TEXT >>
● ● ●

Ataxia is defined as a loss of voluntary motor control and is often used as an umbrella term to classify a group of diseases that effects movement coordination. Ataxia can affect all age groups, with the age of first ataxia symptoms varying widely from early childhood to late-adulthood. While not all ataxia diseases are created equal, there are common symptoms of ataxia diseases that include slurred speech, stumbling, falling, and incoordination. Often there is a progressive nature to these diseases which overtime can affect a person’s ability to walk, talk, use fine motor skills, and may ultimately be life-shortening.
Below are some more detailed overviews of specific types of ataxia.
Spinocerebellar Ataxia Type 1 (SCA1)
Spinocerebellar Ataxia Type 1 or SCA1 is a rare neurodegenerative disease with a prevalence of approximately 1-2 affected in 100 000 individuals worldwide. It is caused by the expansion of a trinucleotide repeat in the ATXN1 gene. The expansion results in a larger number of cytosine, adenine and guanine nucleotides in the ATXN1 gene, leading to an increase in the number of consecutive glutamine amino acids in the ataxin-1 protein. The expanded protein causes toxicity and degeneration of certain neuronal populations in the brain including the cerebellar Purkinje cells and brainstem neurons.
Usually, first symptoms manifest around 30-40 years of age, though earlier onset of symptoms can occur in rare cases. The age of onset is hereby inversely correlated with the number of repeats. This means that patients with longer repeat sizes in ATXN1 are more likely to have an earlier age of onset and a more severe and progressive disease. The initial symptoms of SCA1 include loss of coordination and balance. As the disease progresses over a period of time, these symptoms worsen and the patients further develop difficulties with swallowing, breathing and speaking.
SCA1 is typically inherited in an autosomal dominant fashion, meaning that individuals of either gender are equally likely to inherit the disease. Each child of a person affected with SCA1 has a 50% chance of inheriting the expanded ATXN1 gene and developing SCA1 themselves. Currently, there are no treatments available to cure SCA1. Treatment options primarily focus on the management of symptoms to maintain quality of life.
Spinocerebellar Ataxia Type 2 (SCA2)
Spinocerebellar ataxia type 2 (SCA2) is one of the seven polyglutamine ataxias, which together make up the majority of SCA cases. SCA2 occurs due to a polyglutamine expansion in the ATXN2 gene, a DNA code that informs our cells how to make the protein known as ataxin-2. Though we don’t yet fully understand its function, we do know that ataxin-2 is likely an important part of the process that generates other proteins in our cells. These other proteins that are eventually affected include some of the necessary components for keeping the cells in our cerebellum healthy and active. So, for patients with SCA2, certain cells in the cerebellum are abnormal and, eventually, become completely non-functional.

● ● ●

ENTRIES PROVIDED >>
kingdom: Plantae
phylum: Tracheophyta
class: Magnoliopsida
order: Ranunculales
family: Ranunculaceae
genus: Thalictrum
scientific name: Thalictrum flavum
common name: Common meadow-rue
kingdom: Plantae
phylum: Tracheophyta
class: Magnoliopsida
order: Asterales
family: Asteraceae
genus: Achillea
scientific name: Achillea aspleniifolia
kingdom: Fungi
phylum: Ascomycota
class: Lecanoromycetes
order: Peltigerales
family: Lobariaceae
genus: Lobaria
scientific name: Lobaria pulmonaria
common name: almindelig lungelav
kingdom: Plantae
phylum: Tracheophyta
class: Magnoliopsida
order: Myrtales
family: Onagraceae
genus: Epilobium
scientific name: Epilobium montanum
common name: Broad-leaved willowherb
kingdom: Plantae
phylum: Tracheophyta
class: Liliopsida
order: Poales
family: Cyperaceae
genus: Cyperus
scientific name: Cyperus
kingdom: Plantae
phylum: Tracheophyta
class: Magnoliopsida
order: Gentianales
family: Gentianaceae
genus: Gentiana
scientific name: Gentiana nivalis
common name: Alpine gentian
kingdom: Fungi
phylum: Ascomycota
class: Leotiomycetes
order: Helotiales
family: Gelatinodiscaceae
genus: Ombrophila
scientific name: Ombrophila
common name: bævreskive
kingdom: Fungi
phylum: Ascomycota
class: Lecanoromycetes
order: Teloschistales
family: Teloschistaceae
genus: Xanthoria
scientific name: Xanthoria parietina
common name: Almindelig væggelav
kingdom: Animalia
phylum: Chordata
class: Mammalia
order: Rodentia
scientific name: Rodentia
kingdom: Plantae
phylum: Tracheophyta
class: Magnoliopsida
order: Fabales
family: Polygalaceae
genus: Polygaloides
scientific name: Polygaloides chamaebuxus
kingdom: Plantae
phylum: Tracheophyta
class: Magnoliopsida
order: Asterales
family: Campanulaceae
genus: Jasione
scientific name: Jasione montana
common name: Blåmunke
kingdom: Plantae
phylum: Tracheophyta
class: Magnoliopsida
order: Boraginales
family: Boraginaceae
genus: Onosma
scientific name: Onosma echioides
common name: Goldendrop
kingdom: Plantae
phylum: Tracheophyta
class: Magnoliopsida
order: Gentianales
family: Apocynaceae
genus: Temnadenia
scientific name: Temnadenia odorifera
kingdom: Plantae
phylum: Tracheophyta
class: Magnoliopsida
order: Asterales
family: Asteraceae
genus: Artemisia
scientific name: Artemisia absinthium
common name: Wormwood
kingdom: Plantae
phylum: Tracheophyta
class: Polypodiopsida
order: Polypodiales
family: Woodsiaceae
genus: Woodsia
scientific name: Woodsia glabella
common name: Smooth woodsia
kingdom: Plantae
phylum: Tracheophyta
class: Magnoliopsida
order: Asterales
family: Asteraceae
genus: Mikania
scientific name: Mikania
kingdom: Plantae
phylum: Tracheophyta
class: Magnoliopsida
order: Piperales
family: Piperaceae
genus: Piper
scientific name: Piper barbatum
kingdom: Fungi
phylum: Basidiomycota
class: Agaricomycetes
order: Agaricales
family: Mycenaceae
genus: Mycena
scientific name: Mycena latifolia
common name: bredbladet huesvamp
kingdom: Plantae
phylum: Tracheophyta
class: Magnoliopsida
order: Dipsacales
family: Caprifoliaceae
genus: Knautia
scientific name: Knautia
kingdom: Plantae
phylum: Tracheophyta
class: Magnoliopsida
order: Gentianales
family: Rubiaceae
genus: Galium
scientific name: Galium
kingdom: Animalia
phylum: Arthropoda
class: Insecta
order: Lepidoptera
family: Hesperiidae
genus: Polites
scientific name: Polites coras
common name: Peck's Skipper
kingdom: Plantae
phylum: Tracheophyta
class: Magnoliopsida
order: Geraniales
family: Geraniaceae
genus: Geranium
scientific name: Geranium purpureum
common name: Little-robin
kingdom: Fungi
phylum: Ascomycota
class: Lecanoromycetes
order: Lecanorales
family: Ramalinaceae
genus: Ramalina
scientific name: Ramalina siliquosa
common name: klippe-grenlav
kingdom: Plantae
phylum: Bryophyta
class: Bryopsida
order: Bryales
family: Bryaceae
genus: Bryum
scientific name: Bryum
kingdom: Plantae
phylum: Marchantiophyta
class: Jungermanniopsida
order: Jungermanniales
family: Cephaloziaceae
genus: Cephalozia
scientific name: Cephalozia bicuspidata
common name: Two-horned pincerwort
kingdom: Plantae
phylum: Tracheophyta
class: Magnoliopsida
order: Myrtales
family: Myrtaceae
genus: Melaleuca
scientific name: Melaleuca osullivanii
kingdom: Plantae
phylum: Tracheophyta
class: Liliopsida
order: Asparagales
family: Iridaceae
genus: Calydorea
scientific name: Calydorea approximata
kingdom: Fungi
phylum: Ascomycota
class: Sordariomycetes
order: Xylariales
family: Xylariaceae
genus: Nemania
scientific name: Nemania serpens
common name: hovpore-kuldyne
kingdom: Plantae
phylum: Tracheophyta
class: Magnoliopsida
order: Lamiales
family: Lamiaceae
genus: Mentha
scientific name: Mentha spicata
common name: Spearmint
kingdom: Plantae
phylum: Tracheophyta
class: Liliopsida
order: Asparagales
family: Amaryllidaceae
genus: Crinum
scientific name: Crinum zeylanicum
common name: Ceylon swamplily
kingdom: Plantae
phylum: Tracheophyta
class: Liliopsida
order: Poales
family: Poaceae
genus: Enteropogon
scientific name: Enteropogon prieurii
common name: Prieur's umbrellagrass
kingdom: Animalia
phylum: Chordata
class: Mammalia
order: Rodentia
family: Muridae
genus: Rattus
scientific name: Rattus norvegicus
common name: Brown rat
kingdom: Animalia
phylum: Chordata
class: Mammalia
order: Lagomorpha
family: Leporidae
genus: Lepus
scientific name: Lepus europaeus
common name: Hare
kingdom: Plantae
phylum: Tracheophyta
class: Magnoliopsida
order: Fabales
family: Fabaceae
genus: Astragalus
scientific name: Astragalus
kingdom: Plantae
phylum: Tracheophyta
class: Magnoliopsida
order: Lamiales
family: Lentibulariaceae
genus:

● ● ●

WORK INSTRUCTIONS >>
(A) Rewrite the paragraph of the ataxia text that begins "SCA1 is typically inherited" as a short list, keeping its main facts.
(B) According to the ataxia text, at what age do the first symptoms of SCA1 usually appear?
(C) Please print the part of the ataxia text from "Usually, first symptoms" up to and including "breathing and speaking.".

YOUR WRITTEN ANSWERS >>
(A)
- SCA1 is usually inherited in an autosomal dominant way, so either gender is equally likely to inherit it.
- Each child of a person with SCA1 has a 50% chance of inheriting the expanded ATXN1 gene and developing SCA1.
- No treatments can currently cure SCA1.
- Treatment mainly manages symptoms to maintain quality of life.

(B) Around 30-40 years of age.

(C)
Usually, first symptoms manifest around 30-40 years of age, though earlier onset of symptoms can occur in rare cases. The age of onset is hereby inversely correlated with the number of repeats. This means that patients with longer repeat sizes in ATXN1 are more likely to have an earlier age of onset and a more severe and progressive disease. The initial symptoms of SCA1 include loss of coordination and balance. As the disease progresses over a period of time, these symptoms worsen and the patients further develop difficulties with swallowing, breathing and speaking.